2. Vitamin B12 supplementation paired with thyroid hormone replacement or drugs can fully resolve symptoms when both deficiencies are present.
3. Improving a severe vitamin B12 deficiency is possible with daily high-dose B12 pills or weekly shots of vitamin B12. Remedying mild B12 deficiency is achievable with a standard multivitamin.
4. For vegetarians or vegans, it’s important to eat cereals, breads, or other grains fortified with vitamin B12 or take a daily supplement to make up for the lack of B12 in their diet.
Many people experiencing hypothyroidism take thyroid hormone replacement or other thyroid drugs along with vitamin B12.
Extra Vitamin B12 to Boost Your Health
Individuals with low vitamin B12 levels have elevated levels of homocysteine in their blood. High levels of homocysteine are typically found in the following conditions which Vitamin B12 is touted for its ability to help:
In addition, a combination of folic acid, vitamin B12, and vitamin B6 can help lower homocysteine levels.

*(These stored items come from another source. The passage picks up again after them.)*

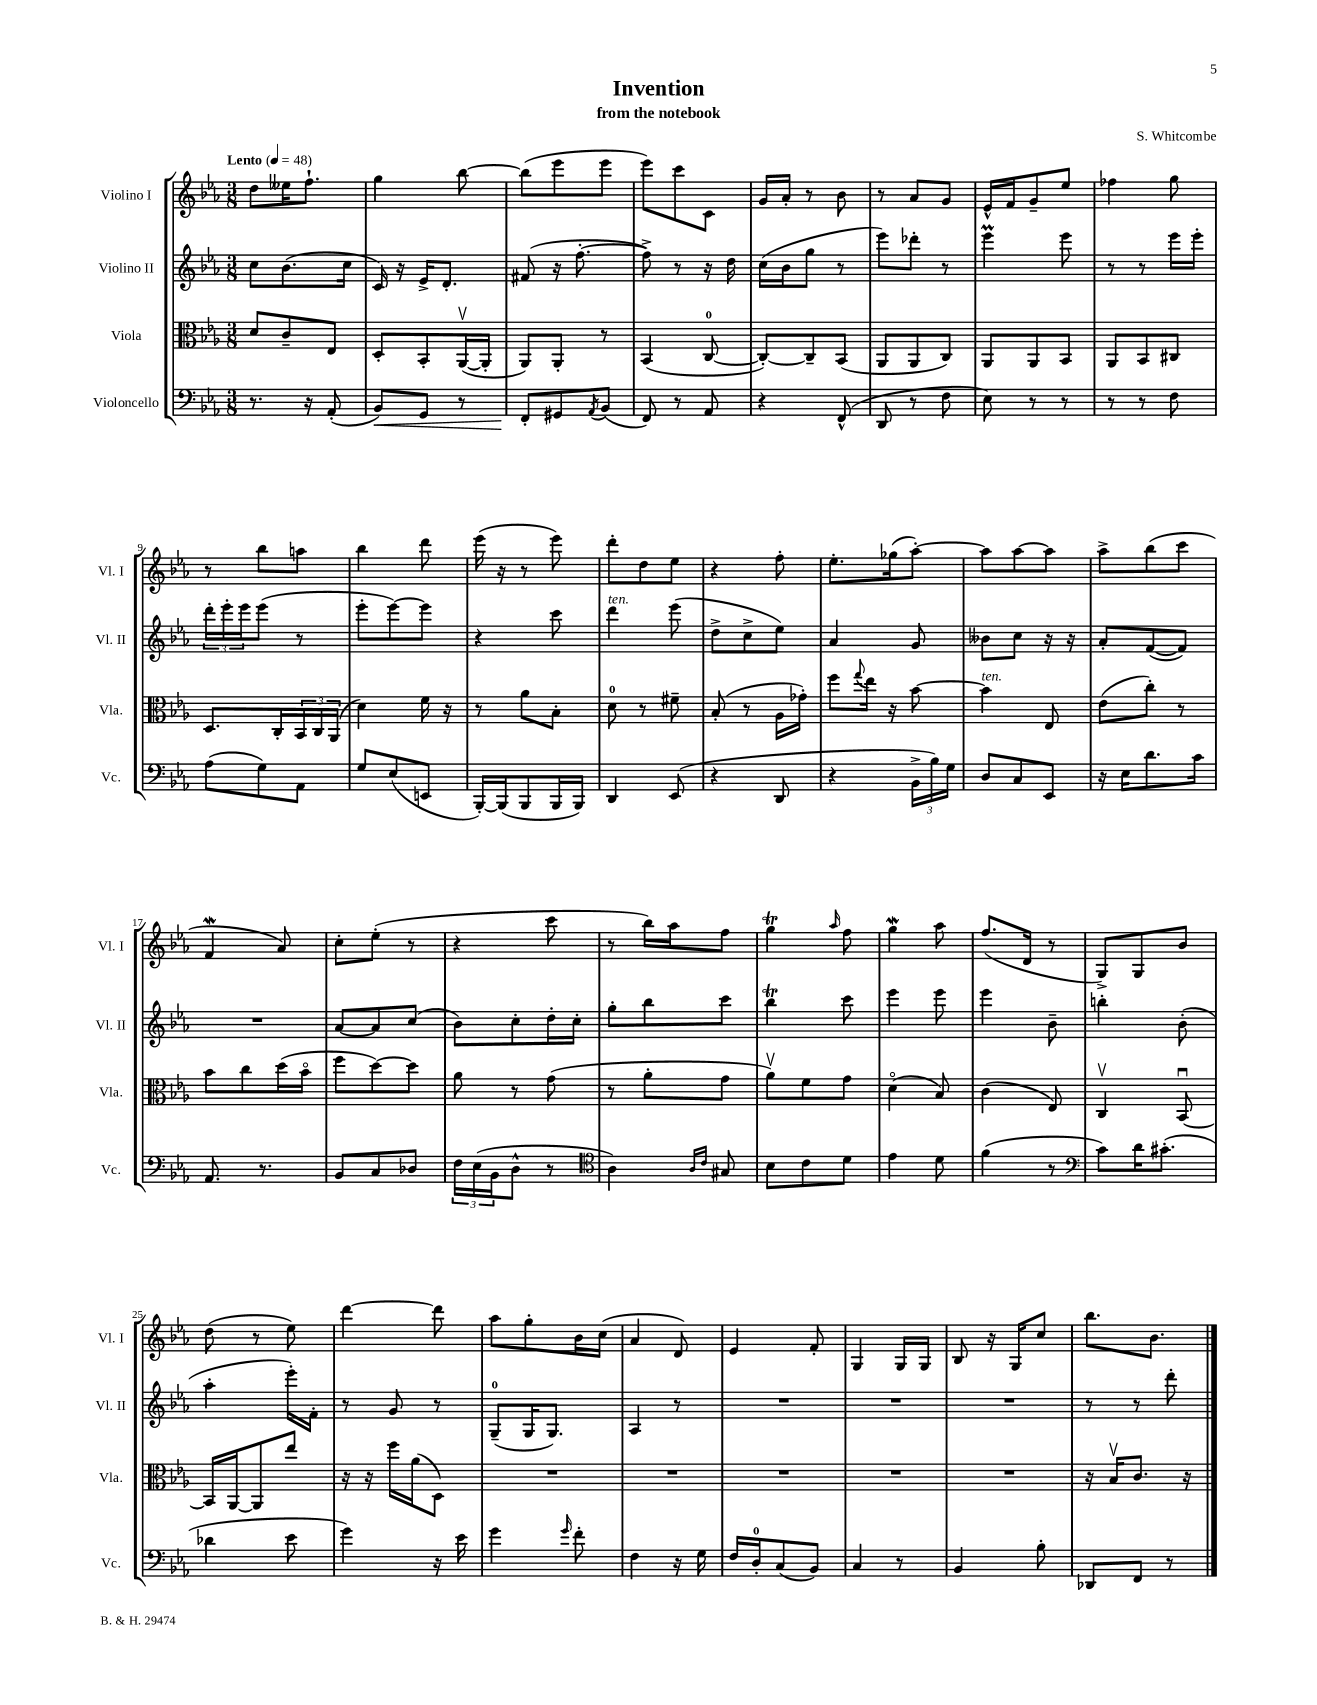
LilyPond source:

\header { title = "Invention" composer = "S. Whitcombe" subtitle = "from the notebook" }
<<
\new StaffGroup <<
\new Staff = "s0" \with { instrumentName = "Violino I" shortInstrumentName = "Vl. I" } {
    \clef treble \key ees \major \numericTimeSignature \time 3/8 \tempo "Lento" 4 = 48
    d''8 eeses''16 f''8.-! |
    g''4 bes''8~ |
    bes''8( ees'''8 ees'''8 |
    ees'''8) c'''8 c'8 |
    g'16 aes'16-. r8 bes'8 |
    r8 aes'8 g'8 |
    ees'16-^ f'16 g'8-- ees''8 |
    fes''4 g''8 |
    r8 bes''8 a''8 |
    bes''4 d'''8 |
    ees'''16( r16 r8 ees'''8) |
    d'''8-. d''8 ees''8 |
    r4 f''8-. |
    ees''8.-. ges''16( aes''8~-.) |
    aes''8 aes''8~ aes''8 |
    aes''8-> bes''8( c'''8 |
    f'4\mordent aes'8) |
    c''8-. ees''8-.( r8 |
    r4 c'''8 |
    r8 bes''16) aes''16 f''8 |
    g''4\trill \grace { aes''16 } f''8 |
    g''4\mordent aes''8 |
    f''8.( d'16 r8 |
    g8->) g8 bes'8 |
    d''8( r8 ees''8) |
    d'''4~ d'''8 |
    aes''8 g''8-. bes'16 c''16( |
    aes'4 d'8) |
    ees'4 f'8-. |
    g4 g16 g16 |
    bes8 r16 g16 c''8 |
    bes''8. bes'8. \bar "|." |
}
\new Staff = "s1" \with { instrumentName = "Violino II" shortInstrumentName = "Vl. II" } {
    \clef treble \key ees \major \numericTimeSignature \time 3/8
    c''8 bes'8.( c''16 |
    c'16) r16 ees'16-> d'8.-. |
    fis'8( r16 f''8.~-. |
    f''8->) r8 r16 d''16 |
    c''16( bes'16 g''8 r8 |
    ees'''8) des'''8-. r8 |
    ees'''4\prall ees'''8 |
    r8 r8 ees'''16 ees'''16-. |
    \tuplet 3/2 { d'''16-. ees'''16-. ees'''16 } ees'''8( r8 |
    ees'''8-. ees'''8~) ees'''8 |
    r4 c'''8 |
    d'''4^\markup { \italic "ten." } ees'''8( |
    d''8-> c''8-> ees''8) |
    aes'4 g'8 |
    beses'8 c''8 r16 r16 |
    aes'8-. f'8~( f'8) |
    R4. |
    aes'8~ aes'8 c''8( |
    bes'8) c''8-. d''16-. c''16-. |
    g''8-. bes''8 c'''8 |
    bes''4\trill c'''8 |
    ees'''4 ees'''8 |
    ees'''4 bes'8-- |
    b''4-. bes'8-.( |
    aes''4-. ees'''16-.) f'16-. |
    r8 g'8 r8 |
    g8-0--( g16 g8.) |
    aes4 r8 |
    R4. |
    R4. |
    R4. |
    r8 r8 d'''8-. \bar "|." |
}
\new Staff = "s2" \with { instrumentName = "Viola" shortInstrumentName = "Vla." } {
    \clef alto \key ees \major \numericTimeSignature \time 3/8
    d'8 c'8-- ees8 |
    d8-. bes,8-. aes,16~\upbow( aes,16-. |
    aes,8) aes,8-. r8 |
    bes,4( c8-0~ |
    c8~-.) c8-- bes,8( |
    aes,8 aes,8 c8) |
    aes,8 aes,8 bes,8 |
    aes,8 bes,8 cis8 |
    d8. c16-. \tuplet 3/2 { bes,16 c16 aes,16( } |
    d'4) f'16 r16 |
    r8 aes'8 bes8-. |
    d'8-0 r8 fis'8-- |
    bes8-.( r8 aes16 ges'16-.) |
    f''8 \appoggiatura { g''8 } ees''16 r16 bes'8~ |
    bes'4^\markup { \italic "ten." } ees8 |
    ees'8( c''8-.) r8 |
    bes'8 c''8 d''16( bes'16\flageolet |
    f''8 d''8~) d''8 |
    aes'8 r8 g'8( |
    r8 aes'8-. g'8 |
    aes'8\upbow) f'8 g'8 |
    d'4\flageolet( bes8) |
    c'4( ees8) |
    c4\upbow bes,8~\downbow |
    bes,16 aes,16~ aes,8 ees''8 |
    r16 r16 f''16 aes'16( d8) |
    R4. |
    R4. |
    R4. |
    R4. |
    R4. |
    r16 bes16\upbow c'8. r16 \bar "|." |
}
\new Staff = "s3" \with { instrumentName = "Violoncello" shortInstrumentName = "Vc." } {
    \clef bass \key ees \major \numericTimeSignature \time 3/8
    r8. r16 aes,8-.( |
    bes,8\<) g,8 r8 |
    f,8-.\! gis,8 \acciaccatura { aes,8 } bes,8( |
    f,8) r8 aes,8 |
    r4 f,8-^( |
    d,8 r8 f8 |
    ees8) r8 r8 |
    r8 r8 f8 |
    aes8( g8) aes,8 |
    g8 ees8( e,8 |
    bes,,16~-.) bes,,16( bes,,8 bes,,16 bes,,16) |
    d,4 ees,8( |
    r4 d,8 |
    r4 \tuplet 3/2 { bes,16-> bes16) g16 } |
    d8 c8 ees,8 |
    r16 ees16 d'8. c'16 |
    aes,8. r8. |
    bes,8 c8 des8 |
    \tuplet 3/2 { f16 ees16( bes,16 } d8-^ r8 |
    \clef tenor aes4) \grace { aes16 c'16 } gis8 |
    bes8 c'8 d'8 |
    ees'4 d'8 |
    f'4( r8 |
    \clef bass c'8) d'16 cis'8.-.( |
    des'4 ees'8 |
    g'4) r16 ees'16 |
    g'4 \grace { g'16 } f'8-. |
    f4 r16 g16 |
    f16 d16-0-. c8( bes,8) |
    c4 r8 |
    bes,4 bes8-. |
    des,8 f,8 r8 \bar "|." |
}
>>
>>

The Importance of Correct Levels of Vitamin B12 for Hypothyroidism
Decreased levels of vitamin B12 are regularly associated with overall health issues while abnormally elevated levels of vitamin B12 in the blood may indicate a cancer risk. However, there is a low risk of overdose by taking vitamin B12 supplements because they are water-soluble. Because of the high prevalence of B12 deficiency in individuals with hypothyroidism, supplementing the deficiency with vitamins and foods rich in B12 can improve symptoms.
If you have been diagnosed with hypothyroidism, vitamin B12 supplements are an excellent treatment choice. To improve low levels of B12, some people take B12 supplementation in liquid or pill form or apply cream B12 directly to their body. It’s also recommended to increase your consumption of meat and dairy products because they are rich in B12.